For the entries that appear below, write out the exact text and omit the pictures.

[[ Data under study open ]]

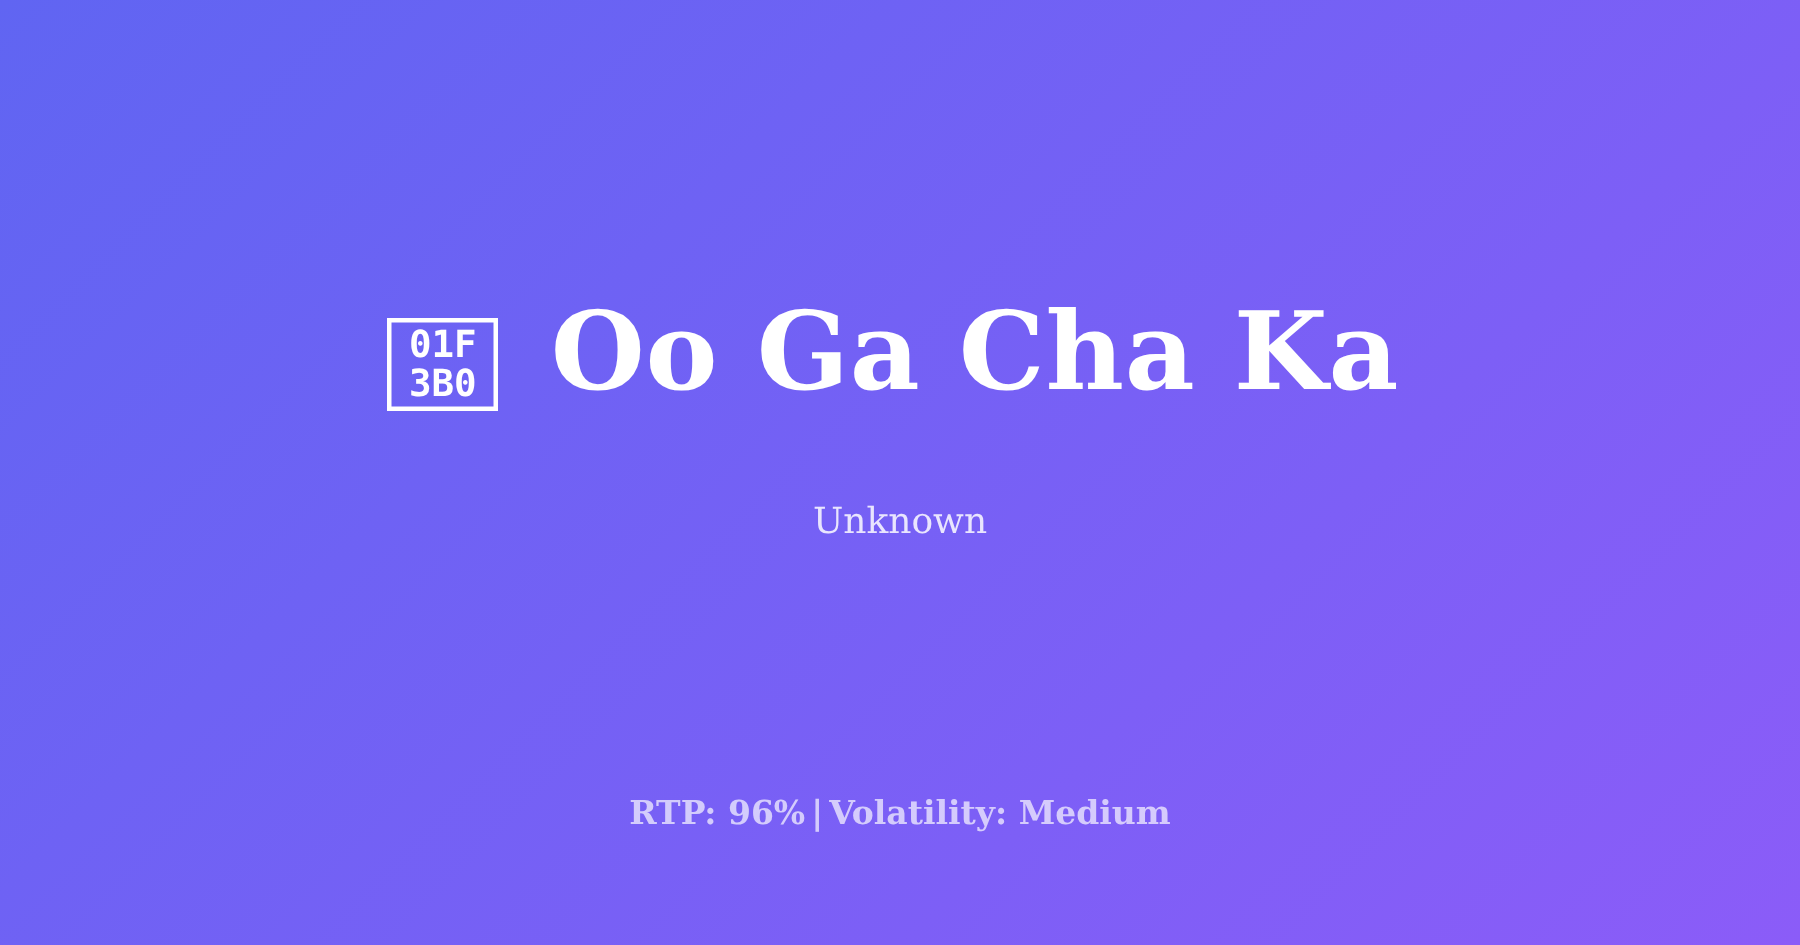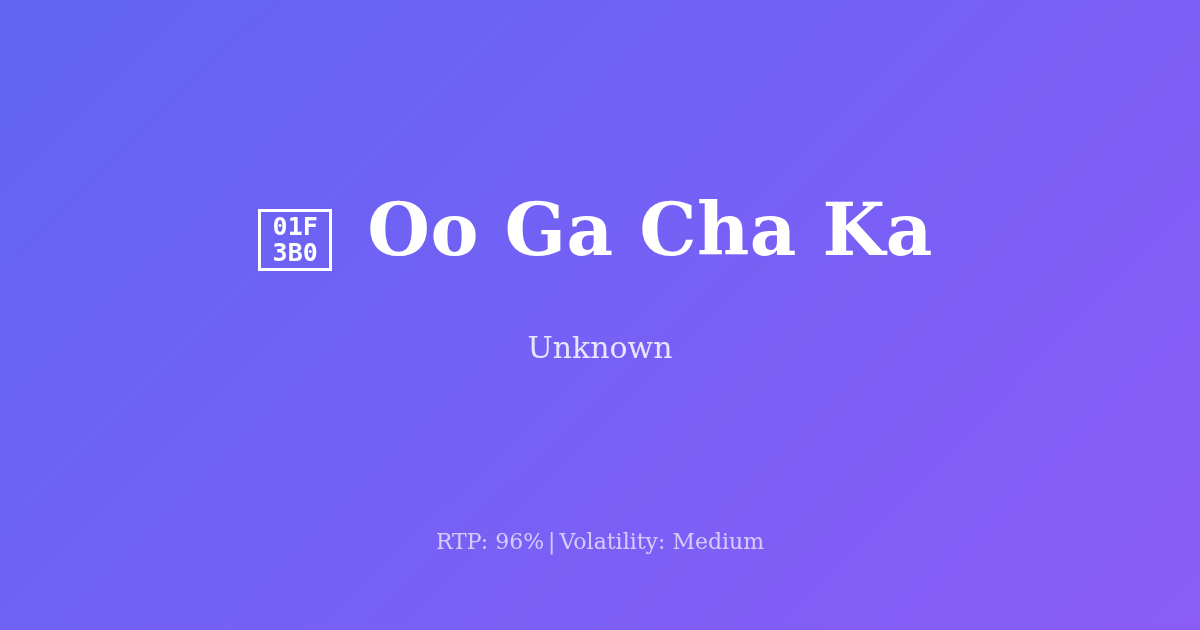--- a/index.html
+++ b/index.html
@@ -88,7 +88,7 @@
 
   .game-subtitle {
     font-family: "DejaVu Serif", "Liberation Serif", serif;
-    font-size: 30px;
+    font-size: 24px;
     font-weight: 400;
     color: rgba(255, 255, 255, 0.84);
     margin: 0;

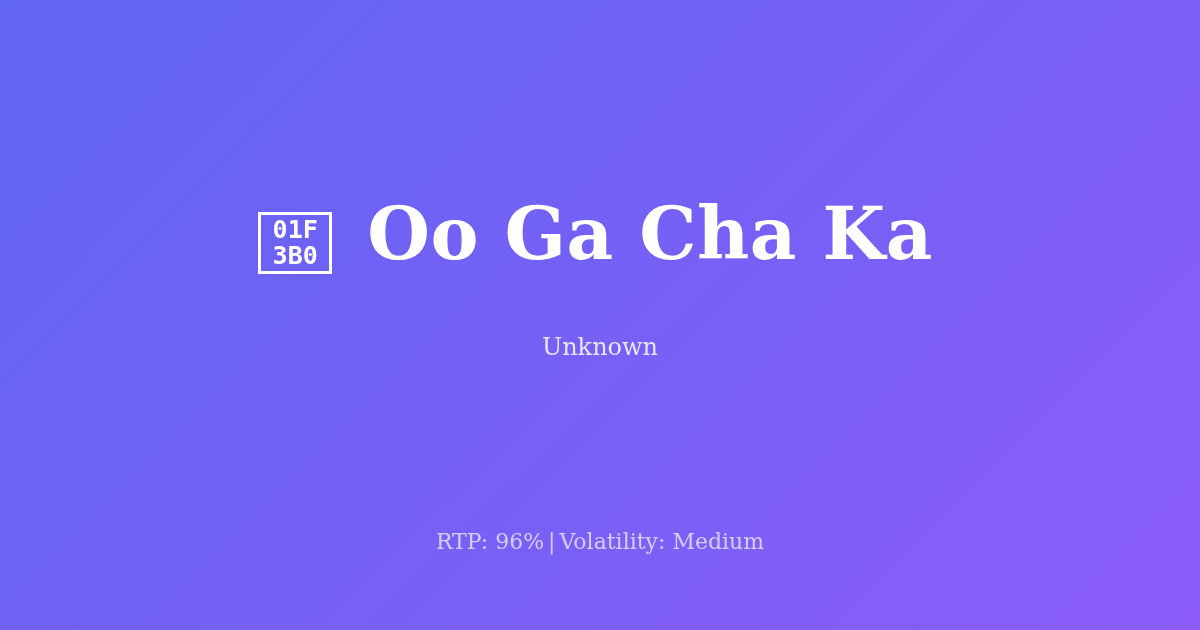--- a/index.html
+++ b/index.html
@@ -106,7 +106,7 @@
     text-align: center;
     font-family: "DejaVu Serif", "Liberation Serif", serif;
     font-size: 22px;
-    font-weight: 400;
+    font-weight: 700;
     color: rgba(255, 255, 255, 0.68);
     line-height: 28px;
     white-space: nowrap;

[[ Data under study closed ]]

→ Solution to this exercise:
--- a/index.html
+++ b/index.html
@@ -88,7 +88,7 @@
 
   .game-subtitle {
     font-family: "DejaVu Serif", "Liberation Serif", serif;
-    font-size: 30px;
+    font-size: 24px;
     font-weight: 400;
     color: rgba(255, 255, 255, 0.84);
     margin: 0;

--- a/index.html
+++ b/index.html
@@ -106,7 +106,7 @@
     text-align: center;
     font-family: "DejaVu Serif", "Liberation Serif", serif;
     font-size: 22px;
-    font-weight: 400;
+    font-weight: 700;
     color: rgba(255, 255, 255, 0.68);
     line-height: 28px;
     white-space: nowrap;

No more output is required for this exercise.